We honor those who have died by appreciating the impact they have had upon us. I hope during our few days together here when one of those names surfaces, we can recall with integrity the impact these classmates have had upon us.
WE REMEMBER THE LEGACY
Anyone who follows sports hears sports journalists often waxing eloquent about what an athlete’s legacy might be. These always same to be premature arguments since these athletes are still fairly young and active in their sports. The people in our class who have passed away have led lives of significance and relevance to those around them. They have left a legacy. They have left behind ideas, values, concepts, and programs that effect people long after they have died. My oldest brother Jim passed way last fall at the age of 81. He made a ton of money in the health care information field, but after he retired he spent his time giving it away. His philanthropy has become a model for all who knew him. His legacy does include co-founding what became a $2 billion company, but his real legacy is how he gave it way.
All of those classmates who have died have left us with something significant. We may not know what that is for each of our classmates who passed away but we do know what it is for some of them. Rich Williamson demonstrated integrity in politics in a way that our nation desperately needs. How different would this election cycle be if there was still a Rich Williamson in politics? Keith Rabe took his engineering and MBA degrees and spent a lot of time helping out Native American tribes in the west. That is a legacy worth talking about.

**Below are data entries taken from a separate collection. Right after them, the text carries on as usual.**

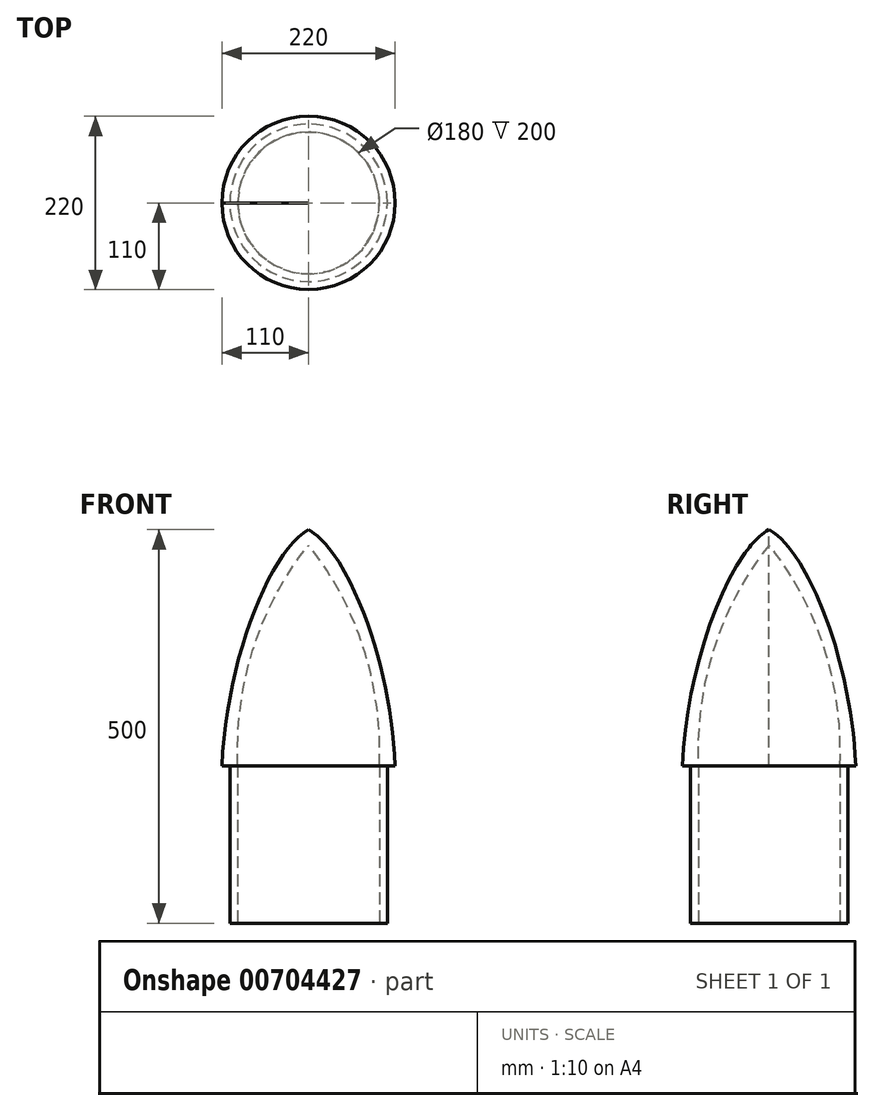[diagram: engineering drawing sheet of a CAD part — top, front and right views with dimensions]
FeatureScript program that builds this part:
annotation { "Feature Type Name" : "Feature", "Feature Type Description" : "" }
export const myFeature = defineFeature(function(context is Context, id is Id, definition is map)
    precondition{}
    {
        {
            var Q0;
            Q0=qCreatedBy(makeId("Front.planeOp"),FACE);
            var sketch = newSketch(context, id + "F0", { "sketchPlane" : qUnion([Q0])});
            skLineSegment(sketch, "E0", {"start": v(-100, -173.77) * mm, "end": v(-100, 26.23) * mm});
            skLineSegment(sketch, "E1", {"start": v(-100, 26.23) * mm, "end": v(-110, 26.23) * mm});
            skLineSegment(sketch, "E2", {"start": v(-100, -173.77) * mm, "end": v(-90, -173.77) * mm});
            skPoint(sketch, "E3.end.orphan", {"position": v(-90, 326.23) * mm});
            skLineSegment(sketch, "E4", {"start": v(-90, -173.77) * mm, "end": v(-90, 26.23) * mm});
            skFitSpline(sketch, "E5", {"points": [v(-110, 26.23) * mm, v(0, 326.23) * mm], "startDerivative": vector(16.28, 397.7) * mm, "endDerivative": vector(148.76, 81.36) * mm});
            skFitSpline(sketch, "E6", {"points": [v(-90, 26.23) * mm, v(0.03, 306.23) * mm], "startDerivative": vector(-19.06, 488.89) * mm, "endDerivative": vector(39.52, 47.98) * mm});
            skPoint(sketch, "E7.start.orphan", {"position": v(0, -184.53) * mm});
            skLineSegment(sketch, "E8", {"start": v(0, -184.53) * mm, "end": v(0, 362.03) * mm});
            skSolve(sketch);
        }
        {
            var Q0;
            Q0=makeQuery(id+"F0.imprint","IMPRINT",FACE,{"disambiguationData":[TD([[makeQuery(id+"F0.imprint","IMPRINT",EDGE,{"derivedFrom":sQuery(id+"F0.wireOp",EDGE,"E0")}),-1.0]])]});
            var Q1;
            Q1=sQuery(id+"F0.wireOp",EDGE,"E8");
            revolve(context, id + "F1", {"surfaceOperationType" : NewSurfaceOperationType.NEW, "entities" : qUnion([Q0]), "axis" : qUnion([Q1]), "revolveType" : RevolveType.FULL});
        }
    });
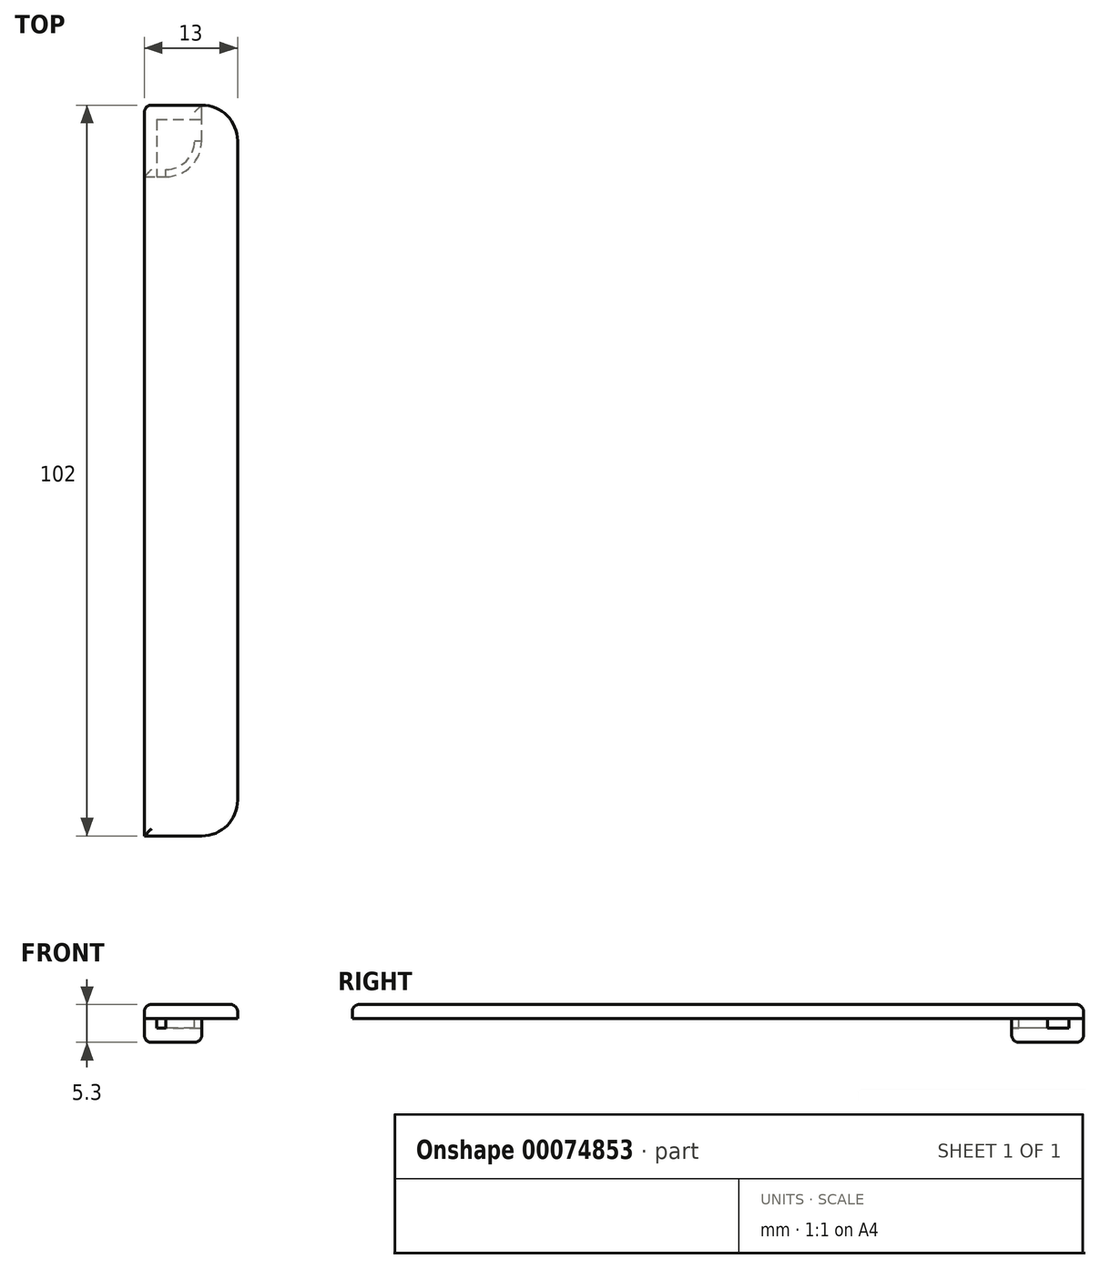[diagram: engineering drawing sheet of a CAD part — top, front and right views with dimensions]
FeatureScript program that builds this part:
annotation { "Feature Type Name" : "Feature", "Feature Type Description" : "" }
export const myFeature = defineFeature(function(context is Context, id is Id, definition is map)
    precondition{}
    {
        {
            var Q0;
            Q0=qCreatedBy(makeId("Top.planeOp"),FACE);
            var sketch = newSketch(context, id + "F0", { "sketchPlane" : qUnion([Q0])});
            skLineSegment(sketch, "E0.bottom", {"start": v(6.5, -51) * mm, "end": v(-6.5, -51) * mm});
            skLineSegment(sketch, "E0.top", {"start": v(1.5, 51) * mm, "end": v(-6.5, 51) * mm});
            skLineSegment(sketch, "E0.left", {"start": v(6.5, -51) * mm, "end": v(6.5, 46) * mm});
            skLineSegment(sketch, "E0.right", {"start": v(-6.5, -51) * mm, "end": v(-6.5, 51) * mm});
            skPoint(sketch, "E0.middle", {"position": v(0, 0) * mm});
            skPoint(sketch, "E1.visualSharp", {"position": v(6.5, 51) * mm});
            skArc(sketch, "E1.filletArc", {"start": v(6.5, 46) * mm, "mid": v(5.04, 49.54) * mm, "end": v(1.5, 51) * mm});
            skSolve(sketch);
        }
        {
            var Q0;
            Q0=qSketchRegion(id+"F0",true);
            extrude(context, id + "F1", {"entities" : qUnion([Q0]), "depth" : 2 * mm});
        }
        {
            var Q0;
            Q0=makeQuery(id+"F1.opExtrude","CAP_FACE",FACE,{"disambiguationData":[OSD([sQuery(id+"F0.wireOp",EDGE,"E0.bottom"),sQuery(id+"F0.wireOp",EDGE,"E0.top"),sQuery(id+"F0.wireOp",EDGE,"E0.left"),sQuery(id+"F0.wireOp",EDGE,"E0.right"),sQuery(id+"F0.wireOp",EDGE,"E1.filletArc")])],"isStart":true});
            var sketch = newSketch(context, id + "F2", { "sketchPlane" : qUnion([Q0])});
            skLineSegment(sketch, "E2.bottom", {"start": v(-6.5, -51) * mm, "end": v(1.5, -51) * mm});
            skLineSegment(sketch, "E2.top", {"start": v(-6.5, -49) * mm, "end": v(1.5, -49) * mm});
            skLineSegment(sketch, "E2.left", {"start": v(-6.5, -49) * mm, "end": v(-6.5, -51) * mm});
            skLineSegment(sketch, "E2.right", {"start": v(1.5, -49) * mm, "end": v(1.5, -51) * mm});
            skLineSegment(sketch, "E3.bottom", {"start": v(-6.5, -51) * mm, "end": v(-4.8, -51) * mm});
            skLineSegment(sketch, "E3.top", {"start": v(-6.5, -41) * mm, "end": v(-4.8, -41) * mm});
            skLineSegment(sketch, "E3.left", {"start": v(-6.5, -51) * mm, "end": v(-6.5, -41) * mm});
            skLineSegment(sketch, "E3.right", {"start": v(-4.8, -51) * mm, "end": v(-4.8, -41) * mm});
            skSolve(sketch);
        }
        {
            var Q0;
            Q0=qSketchRegion(id+"F2",true);
            extrude(context, id + "F3", {"entities" : qUnion([Q0]), "operationType" : NewBodyOperationType.ADD, "depth" : 1.3 * mm});
        }
        {
            var Q0;
            Q0=makeQuery(id+"F3.opExtrude","CAP_FACE",FACE,{"disambiguationData":[OSD([sQuery(id+"F2.wireOp",EDGE,"E2.bottom"),sQuery(id+"F2.wireOp",EDGE,"E2.top"),sQuery(id+"F2.wireOp",EDGE,"E2.right"),sQuery(id+"F2.wireOp",EDGE,"E3.bottom"),sQuery(id+"F2.wireOp",EDGE,"E3.top"),sQuery(id+"F2.wireOp",EDGE,"E3.left"),sQuery(id+"F2.wireOp",EDGE,"E3.right")])],"isStart":false});
            var sketch = newSketch(context, id + "F4", { "sketchPlane" : qUnion([Q0])});
            skLineSegment(sketch, "E4.bottom", {"start": v(1.5, -51) * mm, "end": v(-6.5, -51) * mm});
            skLineSegment(sketch, "E4.top", {"start": v(1.5, -41) * mm, "end": v(-6.5, -41) * mm});
            skLineSegment(sketch, "E4.left", {"start": v(1.5, -51) * mm, "end": v(1.5, -41) * mm});
            skLineSegment(sketch, "E4.right", {"start": v(-6.5, -51) * mm, "end": v(-6.5, -41) * mm});
            skSolve(sketch);
        }
        {
            var Q0;
            Q0=qSketchRegion(id+"F4",true);
            extrude(context, id + "F5", {"entities" : qUnion([Q0]), "operationType" : NewBodyOperationType.ADD, "depth" : 2 * mm});
        }
        {
            var Q0;
            Q0=makeQuery(id+"F1.opExtrude","SWEPT_EDGE",EDGE,{"disambiguationData":[OSD([sQuery(id+"F0.wireOp",EDGE,"E0.bottom"),sQuery(id+"F0.wireOp",EDGE,"E0.left")])]});
            var Q1;
            Q1=makeQuery(id+"F5.opExtrude","SWEPT_EDGE",EDGE,{"disambiguationData":[OSD([sQuery(id+"F4.wireOp",EDGE,"E4.top"),sQuery(id+"F4.wireOp",EDGE,"E4.left")])]});
            fillet(context, id + "F6", {"entities" : qUnion([Q0, Q1]), "radius" : 5 * mm, "tangentPropagation" : true, "allowEdgeOverflow" : false});
        }
        {
            var Q0;
            Q0=makeQuery(id+"F1.opExtrude","CAP_FACE",FACE,{"disambiguationData":[OSD([sQuery(id+"F0.wireOp",EDGE,"E0.bottom"),sQuery(id+"F0.wireOp",EDGE,"E0.top"),sQuery(id+"F0.wireOp",EDGE,"E0.left"),sQuery(id+"F0.wireOp",EDGE,"E0.right"),sQuery(id+"F0.wireOp",EDGE,"E1.filletArc")])],"isStart":false});
            fillet(context, id + "F7", {"entities" : qUnion([Q0]), "radius" : 1 * mm, "tangentPropagation" : true, "allowEdgeOverflow" : false});
        }
        {
            var Q0;
            Q0=makeQuery(id+"F5.boolean.opBoolean","MERGE",EDGE,{"derivedFrom":[makeQuery(id+"F3.boolean.opBoolean","MERGE",EDGE,{"derivedFrom":[makeQuery(id+"F1.opExtrude","SWEPT_EDGE",EDGE,{"disambiguationData":[OSD([sQuery(id+"F0.wireOp",EDGE,"E0.top"),sQuery(id+"F0.wireOp",EDGE,"E0.right")])]}),makeQuery(id+"F3.opExtrude","SWEPT_EDGE",EDGE,{"disambiguationData":[OSD([sQuery(id+"F2.wireOp",EDGE,"E3.bottom"),sQuery(id+"F2.wireOp",EDGE,"E3.left")])]})]}),makeQuery(id+"F5.opExtrude","SWEPT_EDGE",EDGE,{"disambiguationData":[OSD([sQuery(id+"F4.wireOp",EDGE,"E4.bottom"),sQuery(id+"F4.wireOp",EDGE,"E4.right")])]})]});
            var Q1;
            Q1=makeQuery(id+"F5.opExtrude","CAP_FACE",FACE,{"disambiguationData":[OSD([sQuery(id+"F4.wireOp",EDGE,"E4.bottom"),sQuery(id+"F4.wireOp",EDGE,"E4.top"),sQuery(id+"F4.wireOp",EDGE,"E4.left"),sQuery(id+"F4.wireOp",EDGE,"E4.right")])],"isStart":false});
            fillet(context, id + "F8", {"entities" : qUnion([Q0, Q1]), "radius" : 1 * mm, "tangentPropagation" : true, "allowEdgeOverflow" : false});
        }
        {
            var Q0;
            Q0=makeQuery(id+"F1.opExtrude","CAP_FACE",FACE,{"disambiguationData":[OSD([sQuery(id+"F0.wireOp",EDGE,"E0.bottom"),sQuery(id+"F0.wireOp",EDGE,"E0.top"),sQuery(id+"F0.wireOp",EDGE,"E0.left"),sQuery(id+"F0.wireOp",EDGE,"E0.right"),sQuery(id+"F0.wireOp",EDGE,"E1.filletArc")])],"isStart":true});
            var sketch = newSketch(context, id + "F9", { "sketchPlane" : qUnion([Q0])});
            skLineSegment(sketch, "E5.0.0", {"start": v(0.5, -46) * mm, "end": v(1.5, -46) * mm});
            skArc(sketch, "E5.0.1", {"start": v(-3.5, -41) * mm, "mid": v(0.04, -42.46) * mm, "end": v(1.5, -46) * mm});
            skLineSegment(sketch, "E5.0.2", {"start": v(-3.5, -41) * mm, "end": v(-3.5, -42) * mm});
            skArc(sketch, "E5.0.3", {"start": v(-3.5, -42) * mm, "mid": v(-0.67, -43.17) * mm, "end": v(0.5, -46) * mm});
            skSolve(sketch);
        }
        {
            var Q0;
            Q0=qSketchRegion(id+"F9",true);
            extrude(context, id + "F10", {"entities" : qUnion([Q0]), "operationType" : NewBodyOperationType.ADD, "endBound" : BoundingType.UP_TO_NEXT, "depth" : 25 * mm});
        }
    });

We remember the legacy that our classmates have left for us.
THE STORY OF JOB
Most of us have heard of the story of Job. He was that character in the Hebrew Scriptures that suffered so much. Job was a righteous man whom God chose to test. So the Sabeans took away Job’s oxen and his donkeys and killed all of his servants who tended them. Then his sheep and their shepherds were all burned in a fire. Then the Chaldeans stole all of his camels and killed the camel herders. Then all of his children died in a terrible building collapse. That is when Job in anguish utters these well know words, "The Lord gave and the Lord has taken away.”
For us and our classmates, the Lord gave and the Lord has taken away. But let us not forget the next line that Job utters, "Blessed be the name of the Lord.” That is a testament to his faith that he could say that in the midst of his greatest heartache. We can say the same. For believers, we can say blessed be the name of the Lord. And the blessing for all of us regardless of our religious persuasion, is having known and been affected by these our classmates who have passed away.
Our desire is that these classmates while they may be gone are not forgotten. We remember the person, the things that made each one special and unique. We appreciate the impact, the ways in which we have been changed by our interactions with them. We continue the legacy so that the paths they carved out of the cultural wilderness shall not be overgrown, but endlessly trod by those of us who knew them and loved them.
We say with authenticity, thank God that these classmates were a part of our lives.